The company has developed a few manufacturing techniques for incremental improvements in polycrystalline solar cell efficiency. One is a texturing machine that treats the surface of a silicon wafer so that it reduces reflectivity and traps more light. Another is to use a substrate that reflects light back onto the surface of a cell.

1366 Technologies' breakthrough idea, however, is called Direct Wafer, a technology enabling a machine to produce a silicon wafer at half the cost of existing techniques. Solar manufacturers take flat 6-inch by 6-inch silicon wafers and, through various steps, create solar cells that are fitted onto a module, or panel.

Typically, manufacturers take ingots of raw silicon and saw them to make wafers, a process in which a lot of the silicon is lost. 1366 Technologies is working on a prototype of a machine that can produce that wafer directly from melted silicon.

The machine is a furnace like those used in typical wafer manufacturing, but it "freezes" the molten silicon into shape, explained Adam Lorenz, senior photovoltaics engineer. Because this process cuts the cost of wafer manufacturing in half, U.S. companies can afford to make wafers, which are mostly made in China and Germany, he said.

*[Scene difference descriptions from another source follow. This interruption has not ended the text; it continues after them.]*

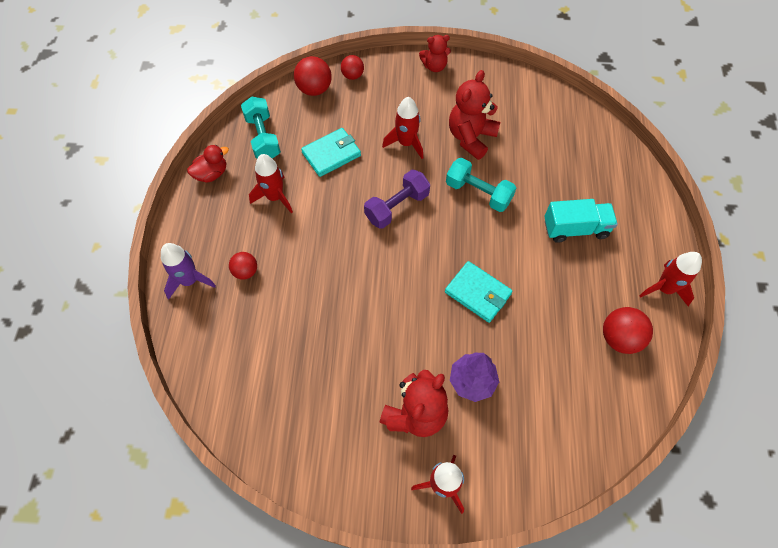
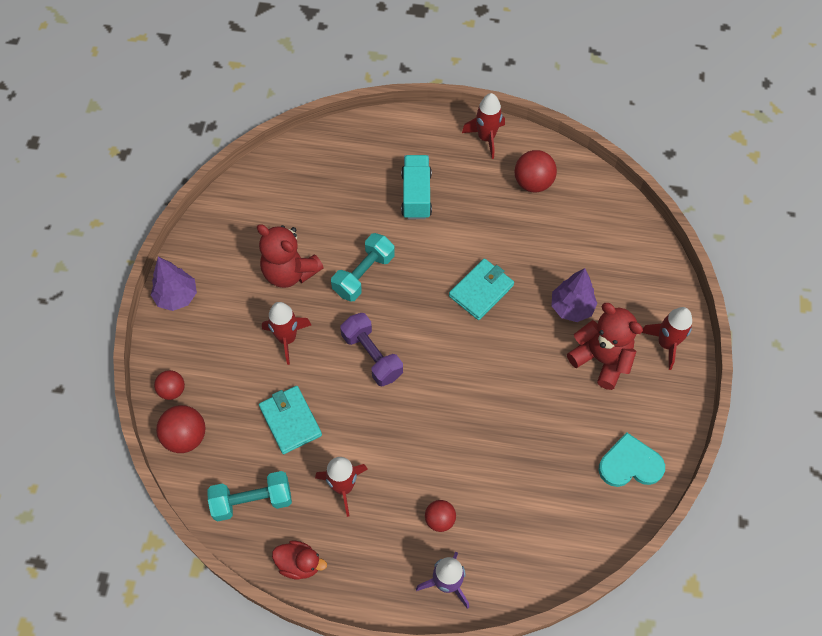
camera: 85 degrees left, 0 degrees up
red duck [187,145,229,183] -> red duck turned 135 degrees clockwise [272,540,327,580]
red teddy bear [419,35,451,72] -> purple tree [151,257,197,311]
none -> turquoise heart [598,432,665,487]

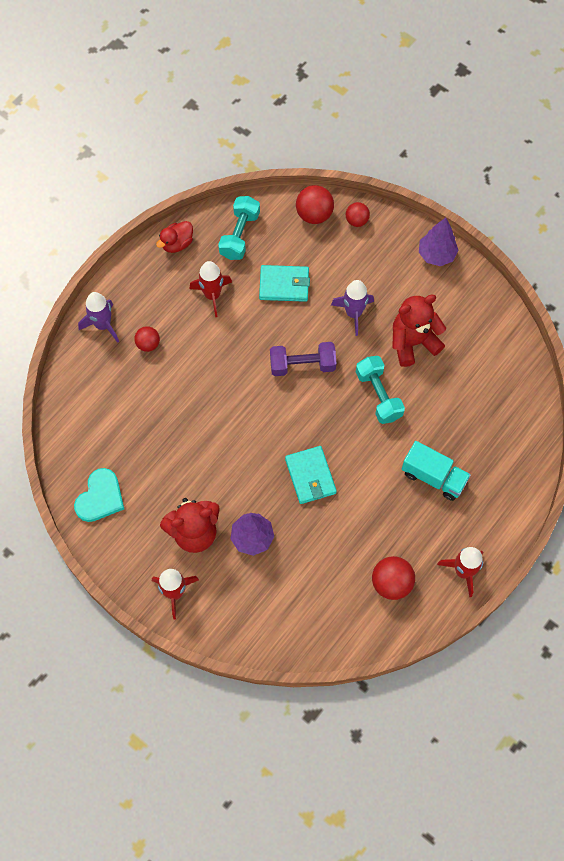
camera: 120 degrees right, 5 degrees up
red rocket [262,302,311,365] -> purple rocket [331,280,374,336]

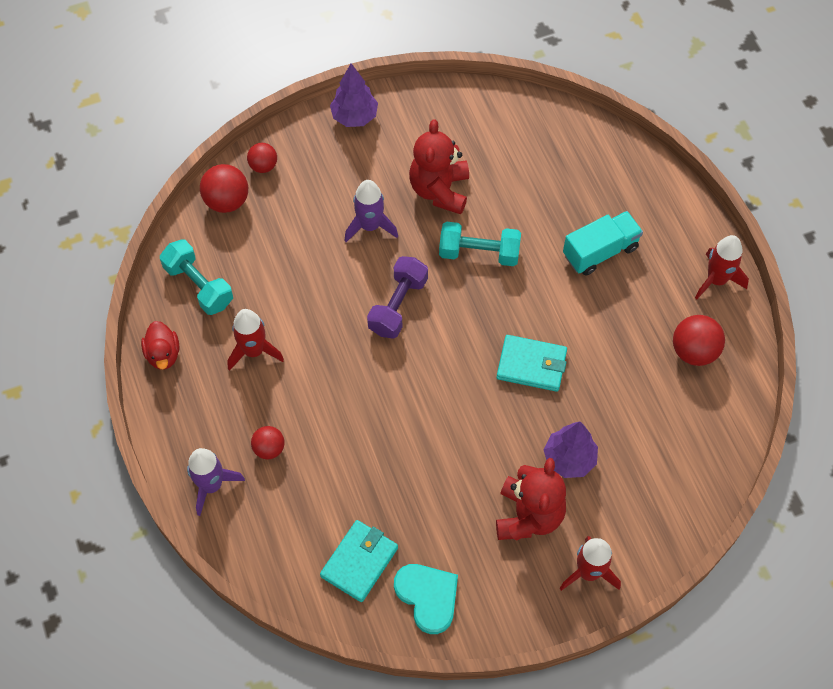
camera: 60 degrees left, 5 degrees down
turquoise wallet [259,265,310,302] -> turquoise wallet moved to [320,520,398,602]

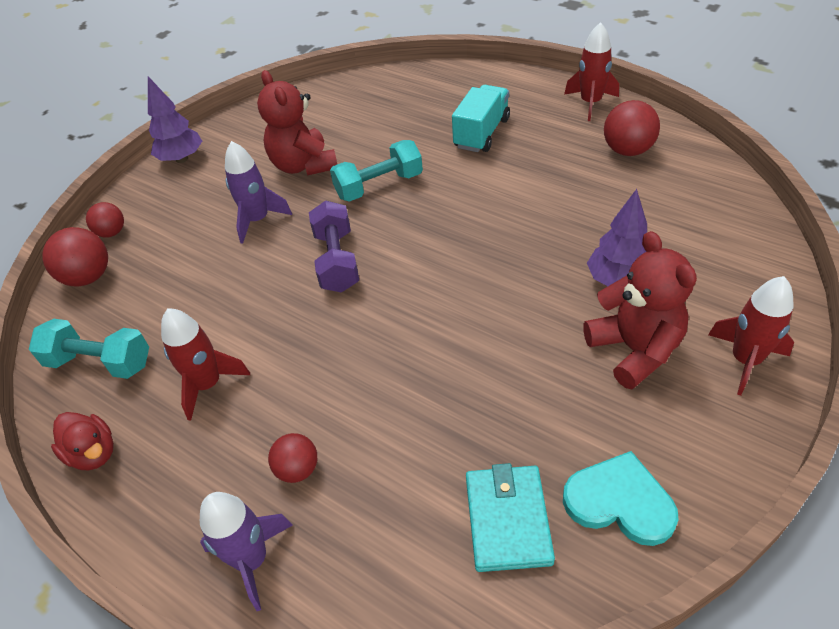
camera: 30 degrees left, 15 degrees down
turquoise wallet [497,335,567,392] -> none

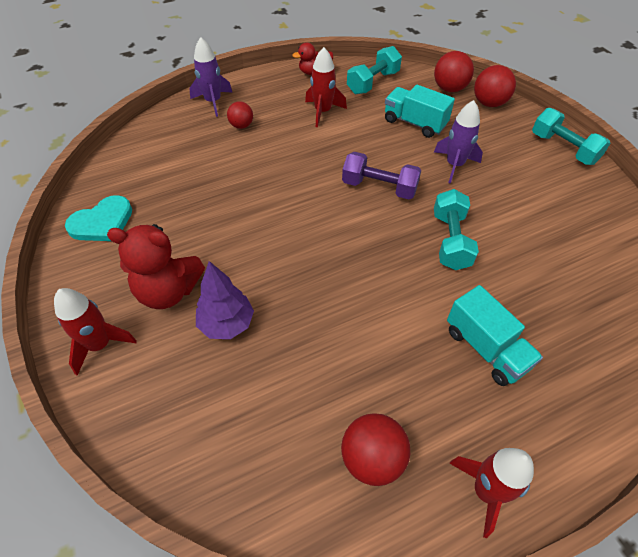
camera: 115 degrees right, 5 degrees up
red ball [86,202,124,238] -> red ball [474,65,516,107], size x1.57
purple tree [148,76,202,163] -> turquoise dumbbell [532,108,610,165]
red teddy bear [257,70,337,176] -> none
turquoise wallet [466,463,555,572] -> none
none -> turquoise truck [385,85,455,138]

1366 Technologies CEO Frank van Mierlo said the company hopes to complete engineering work on the machine next year and break ground on a 100-megawatt wafer-manufacturing facility by the end of next year. The plant would take a year to build, and 1366 expects to apply for a loan guarantee from the Energy Department for construction, van Mierlo said.

A 100-megawatt facility is far smaller than commercial plants, but it would eliminate any technical risk, he said.